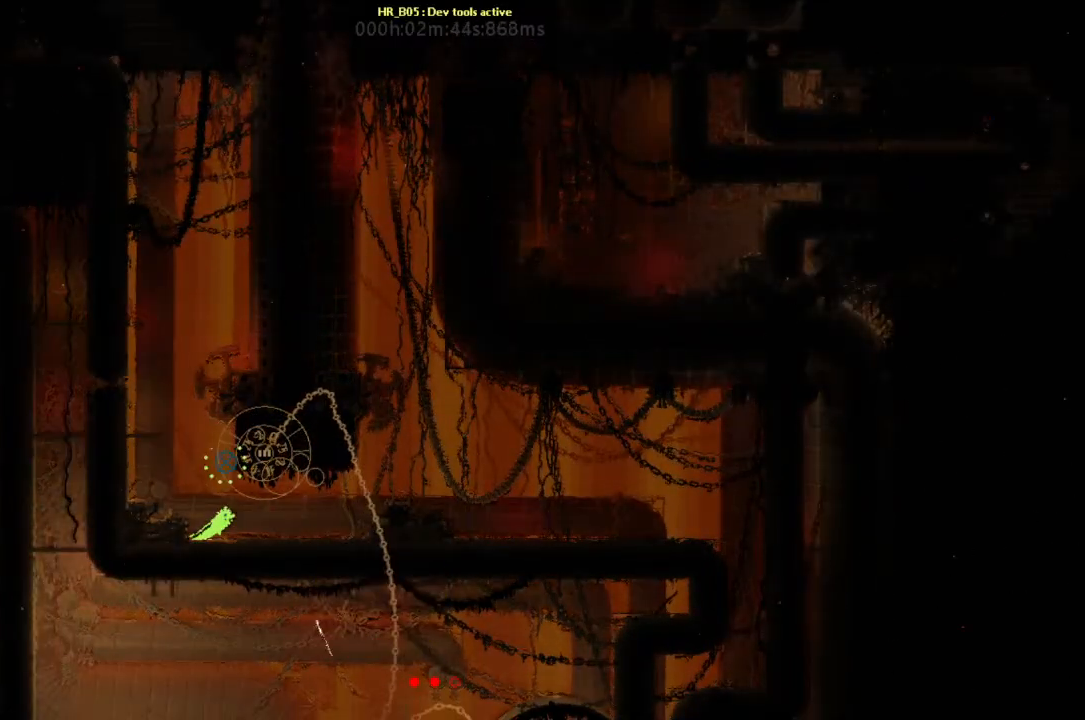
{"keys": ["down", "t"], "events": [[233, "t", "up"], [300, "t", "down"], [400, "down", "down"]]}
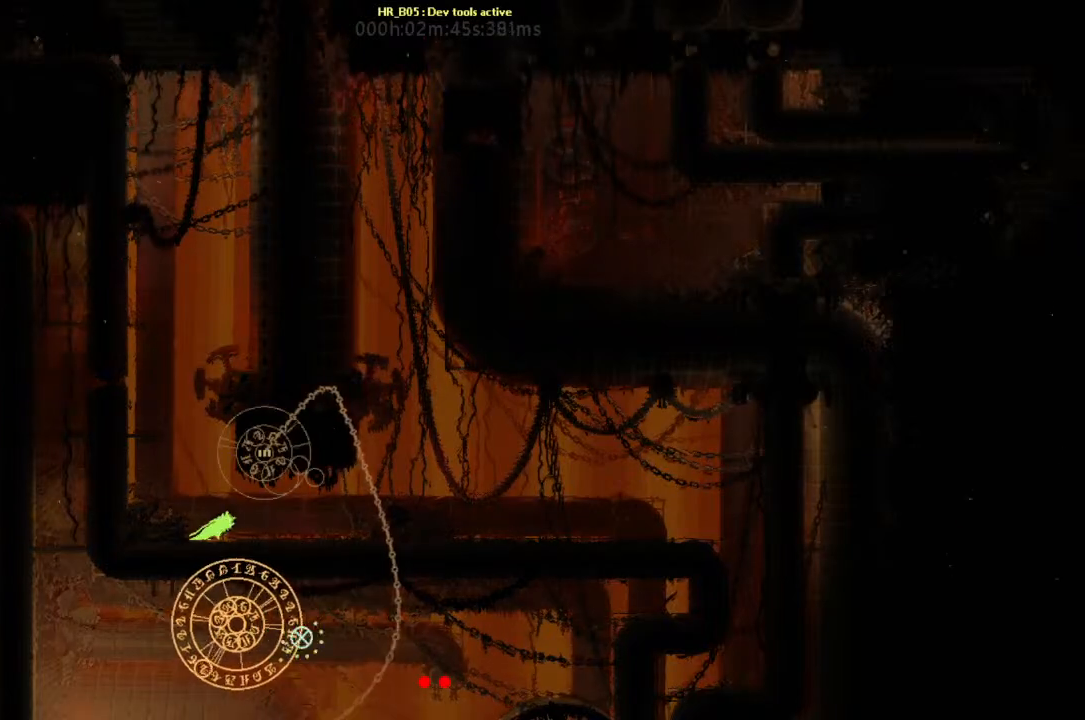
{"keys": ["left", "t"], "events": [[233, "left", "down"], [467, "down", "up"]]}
* * *
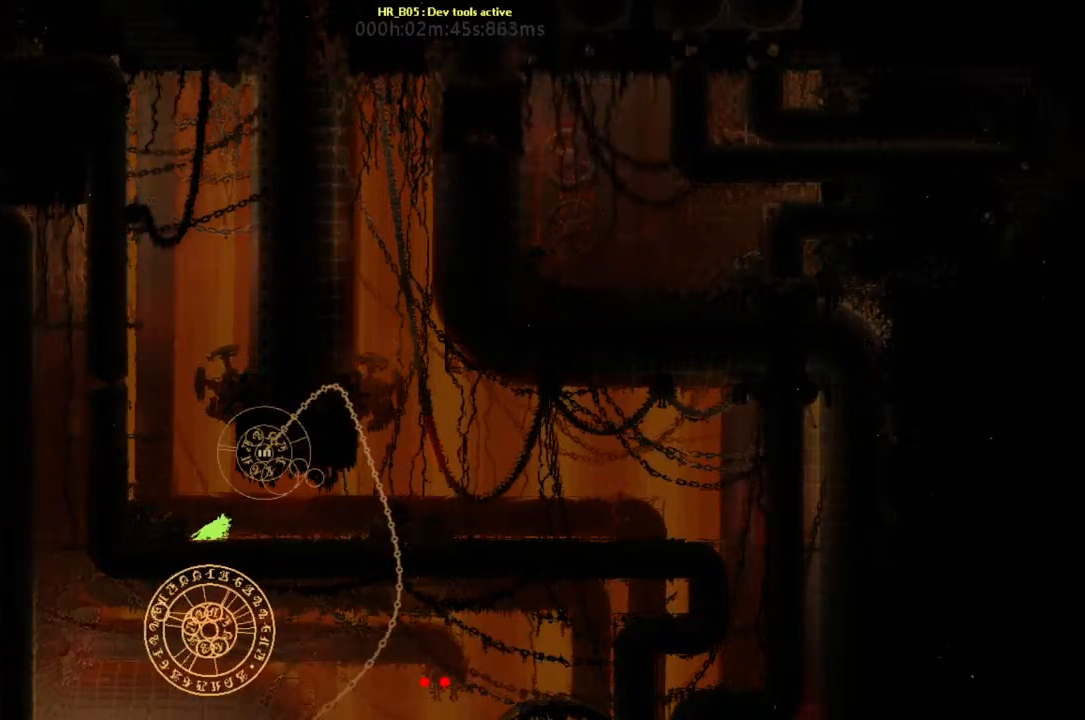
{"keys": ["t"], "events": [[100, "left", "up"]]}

**Task to complete**: Search the entries for the word "left", then copy every line in which it is found.

**Written response**:
{"keys": ["left", "t"], "events": [[233, "left", "down"], [467, "down", "up"]]}
{"keys": ["t"], "events": [[100, "left", "up"]]}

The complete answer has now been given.